Brown developed a strong bond with Popovich during his three seasons as an assistant with the Spurs. The two have stayed close. So have their families.

Many phone calls have been made between Brown and Popovich. Brown often has leaned on Popovich for advice. When the Cavs won the Eastern Conference title, Popovich called to congratulate his finals opponent.

Popovich is someone Brown will always look up to.

“The thing I liked most about being here was just watching Pop and his people skills,” Brown said. “Everybody talks about Pop being a great coach; he’s got a good defensive team and a good offensive team. Beyond that, his people skills are off the charts.

“Watching him interact with a guy like Tim Duncan, watching him interact with the sixth man, watching him interact with the 15th man who’s on the injured list — not a lot of coaches in this business take the time he does to make everybody feel like they’re needed and they’re special.”
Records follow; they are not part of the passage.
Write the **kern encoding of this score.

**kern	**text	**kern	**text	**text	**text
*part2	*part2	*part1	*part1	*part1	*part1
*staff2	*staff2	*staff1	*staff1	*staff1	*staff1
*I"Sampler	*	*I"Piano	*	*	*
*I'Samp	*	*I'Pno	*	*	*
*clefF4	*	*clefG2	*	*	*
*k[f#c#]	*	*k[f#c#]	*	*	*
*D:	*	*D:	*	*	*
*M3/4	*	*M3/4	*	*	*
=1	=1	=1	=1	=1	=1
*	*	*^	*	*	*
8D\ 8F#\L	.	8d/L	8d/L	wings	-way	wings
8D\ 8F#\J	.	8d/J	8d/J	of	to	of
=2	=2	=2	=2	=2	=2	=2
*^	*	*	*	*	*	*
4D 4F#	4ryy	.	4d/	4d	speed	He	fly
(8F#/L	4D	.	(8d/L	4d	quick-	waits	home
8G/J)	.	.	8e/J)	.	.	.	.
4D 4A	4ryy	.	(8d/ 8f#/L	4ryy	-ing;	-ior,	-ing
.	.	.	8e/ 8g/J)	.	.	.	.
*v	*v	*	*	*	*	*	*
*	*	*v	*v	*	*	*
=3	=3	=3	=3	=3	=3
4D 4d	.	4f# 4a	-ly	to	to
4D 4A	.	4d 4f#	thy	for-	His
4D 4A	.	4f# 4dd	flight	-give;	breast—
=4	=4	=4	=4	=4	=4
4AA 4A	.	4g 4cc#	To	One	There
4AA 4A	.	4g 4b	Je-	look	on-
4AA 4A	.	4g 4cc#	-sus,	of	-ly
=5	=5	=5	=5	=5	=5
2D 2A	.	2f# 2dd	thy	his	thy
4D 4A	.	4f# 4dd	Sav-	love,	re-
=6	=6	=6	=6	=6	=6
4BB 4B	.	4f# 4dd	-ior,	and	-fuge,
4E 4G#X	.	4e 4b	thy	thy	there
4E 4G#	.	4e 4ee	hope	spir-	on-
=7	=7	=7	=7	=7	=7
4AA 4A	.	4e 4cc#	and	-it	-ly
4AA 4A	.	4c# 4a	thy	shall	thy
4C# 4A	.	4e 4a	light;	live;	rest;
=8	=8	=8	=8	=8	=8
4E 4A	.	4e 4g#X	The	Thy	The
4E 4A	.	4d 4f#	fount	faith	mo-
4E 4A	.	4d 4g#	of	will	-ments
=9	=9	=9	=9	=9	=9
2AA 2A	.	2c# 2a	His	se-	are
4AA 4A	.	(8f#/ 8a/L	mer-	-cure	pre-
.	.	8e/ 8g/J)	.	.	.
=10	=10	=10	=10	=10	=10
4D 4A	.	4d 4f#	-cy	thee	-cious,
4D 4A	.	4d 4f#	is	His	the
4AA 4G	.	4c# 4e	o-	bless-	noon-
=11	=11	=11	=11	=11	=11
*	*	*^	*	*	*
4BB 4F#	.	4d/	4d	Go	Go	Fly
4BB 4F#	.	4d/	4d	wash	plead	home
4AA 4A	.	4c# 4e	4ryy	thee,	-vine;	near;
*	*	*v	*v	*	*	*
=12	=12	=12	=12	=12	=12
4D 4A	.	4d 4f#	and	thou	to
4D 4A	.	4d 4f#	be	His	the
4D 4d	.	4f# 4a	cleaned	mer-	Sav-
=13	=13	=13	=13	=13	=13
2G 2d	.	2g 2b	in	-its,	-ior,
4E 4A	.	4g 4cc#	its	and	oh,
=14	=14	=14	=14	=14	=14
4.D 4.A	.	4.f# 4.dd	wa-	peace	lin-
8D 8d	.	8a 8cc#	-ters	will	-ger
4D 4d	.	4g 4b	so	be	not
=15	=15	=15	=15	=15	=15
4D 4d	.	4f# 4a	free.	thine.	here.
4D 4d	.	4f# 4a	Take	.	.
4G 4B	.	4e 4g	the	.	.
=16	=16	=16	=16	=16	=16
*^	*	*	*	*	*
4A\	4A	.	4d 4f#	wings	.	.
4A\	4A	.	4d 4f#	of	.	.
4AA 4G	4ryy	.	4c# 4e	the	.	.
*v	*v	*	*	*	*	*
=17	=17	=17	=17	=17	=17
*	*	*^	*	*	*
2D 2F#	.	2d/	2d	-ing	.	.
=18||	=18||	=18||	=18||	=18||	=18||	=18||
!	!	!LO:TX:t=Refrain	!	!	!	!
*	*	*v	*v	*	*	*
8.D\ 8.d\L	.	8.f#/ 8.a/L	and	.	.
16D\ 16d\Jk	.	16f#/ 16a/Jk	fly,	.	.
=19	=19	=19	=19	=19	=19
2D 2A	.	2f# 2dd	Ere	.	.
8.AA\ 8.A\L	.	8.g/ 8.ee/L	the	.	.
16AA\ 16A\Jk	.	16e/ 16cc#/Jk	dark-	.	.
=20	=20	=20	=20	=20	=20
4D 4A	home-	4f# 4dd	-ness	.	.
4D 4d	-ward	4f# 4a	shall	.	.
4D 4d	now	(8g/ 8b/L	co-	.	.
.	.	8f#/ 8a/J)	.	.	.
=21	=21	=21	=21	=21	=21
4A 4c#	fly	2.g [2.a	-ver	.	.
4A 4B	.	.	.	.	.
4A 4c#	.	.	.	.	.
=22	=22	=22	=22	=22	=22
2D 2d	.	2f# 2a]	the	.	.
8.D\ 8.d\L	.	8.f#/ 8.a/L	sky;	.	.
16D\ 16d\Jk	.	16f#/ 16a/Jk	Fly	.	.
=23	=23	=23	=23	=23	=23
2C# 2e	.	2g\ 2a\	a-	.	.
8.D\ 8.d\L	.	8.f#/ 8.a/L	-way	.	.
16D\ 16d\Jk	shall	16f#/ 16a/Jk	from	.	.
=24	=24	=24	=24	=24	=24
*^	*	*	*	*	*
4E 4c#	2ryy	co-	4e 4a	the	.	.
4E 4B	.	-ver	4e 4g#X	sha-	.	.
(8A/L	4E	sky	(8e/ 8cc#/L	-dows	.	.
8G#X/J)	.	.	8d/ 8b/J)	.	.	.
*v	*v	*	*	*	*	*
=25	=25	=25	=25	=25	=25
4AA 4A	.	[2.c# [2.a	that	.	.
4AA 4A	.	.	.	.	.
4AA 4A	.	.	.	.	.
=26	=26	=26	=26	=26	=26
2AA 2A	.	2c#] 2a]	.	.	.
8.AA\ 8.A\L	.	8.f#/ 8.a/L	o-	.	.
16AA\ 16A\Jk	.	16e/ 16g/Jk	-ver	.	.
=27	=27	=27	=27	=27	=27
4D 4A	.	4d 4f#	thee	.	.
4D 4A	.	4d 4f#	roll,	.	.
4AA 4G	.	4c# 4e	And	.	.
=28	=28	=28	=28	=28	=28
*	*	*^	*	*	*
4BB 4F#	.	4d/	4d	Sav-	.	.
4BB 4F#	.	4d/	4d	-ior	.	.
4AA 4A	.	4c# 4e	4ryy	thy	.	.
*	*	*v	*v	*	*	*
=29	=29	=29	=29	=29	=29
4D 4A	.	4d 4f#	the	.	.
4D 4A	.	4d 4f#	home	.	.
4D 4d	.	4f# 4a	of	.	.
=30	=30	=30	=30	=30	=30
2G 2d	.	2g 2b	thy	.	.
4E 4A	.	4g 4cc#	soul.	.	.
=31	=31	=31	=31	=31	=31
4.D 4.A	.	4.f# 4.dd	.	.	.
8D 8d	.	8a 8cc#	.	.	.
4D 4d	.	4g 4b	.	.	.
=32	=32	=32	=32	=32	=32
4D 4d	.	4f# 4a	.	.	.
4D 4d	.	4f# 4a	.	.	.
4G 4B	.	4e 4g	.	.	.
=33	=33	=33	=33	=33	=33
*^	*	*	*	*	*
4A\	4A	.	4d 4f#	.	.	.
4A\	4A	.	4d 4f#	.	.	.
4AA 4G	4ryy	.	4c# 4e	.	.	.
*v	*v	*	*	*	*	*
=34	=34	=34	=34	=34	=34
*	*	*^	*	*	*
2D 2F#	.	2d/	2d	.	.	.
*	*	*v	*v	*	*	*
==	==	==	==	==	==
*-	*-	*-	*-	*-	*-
Brown said Popovich is a family man who gets families involved with Spurs functions. He is the first coach Brown was with to allow families to fly on the team charter.

Brown also feels that Popovich understands the balance between real life and basketball.

“This is not life and death,” Brown said. “He put in my head, ‘Look at what the guys are doing in Iraq. Look at what the guys did in World War II, Vietnam.’ That’s real life stuff.

“There are a lot of life things I learned from him that really make this thing a special time for me in terms of looking up to Gregg Popovich as a coach and a man.”

Popovich thought Brown added a lot to the Spurs when he was on his staff. He said Brown worked hard, had great ideas and a wonderful personality.

“When it was time for him to move on, we lost a good one, and we knew that,” Popovich said. “But he’ll always be a favorite of ours and of mine.”

Popovich said Brown felt a great responsibility when he was hired as the Cavs head coach. The team had LeBron James, but it still was experiencing a long playoff drought.

It took Brown just two seasons to help lead the Cavs to the brink of a championship.

“He wanted to do the best job he could to create an environment where

LeBron could be successful and where the city could be proud of the team,” Popovich said. “That’s really the basis from which he started. He just felt that responsibility and wanted to do everything he could to make it happen.”

Brown and Popovich will go their separate ways for the next few weeks. When the finals end, the loser will congratulate the winner and feel great for him.

Even though he is close to Popovich and the Spurs, Brown has a strong sense of purpose for the Cavs.

“I don’t care who I’m going against,” Brown said. “I want to win for the guys in that locker room, the city of Cleveland and the state of Ohio. I don’t care who it is. It doesn’t make it tough at all.”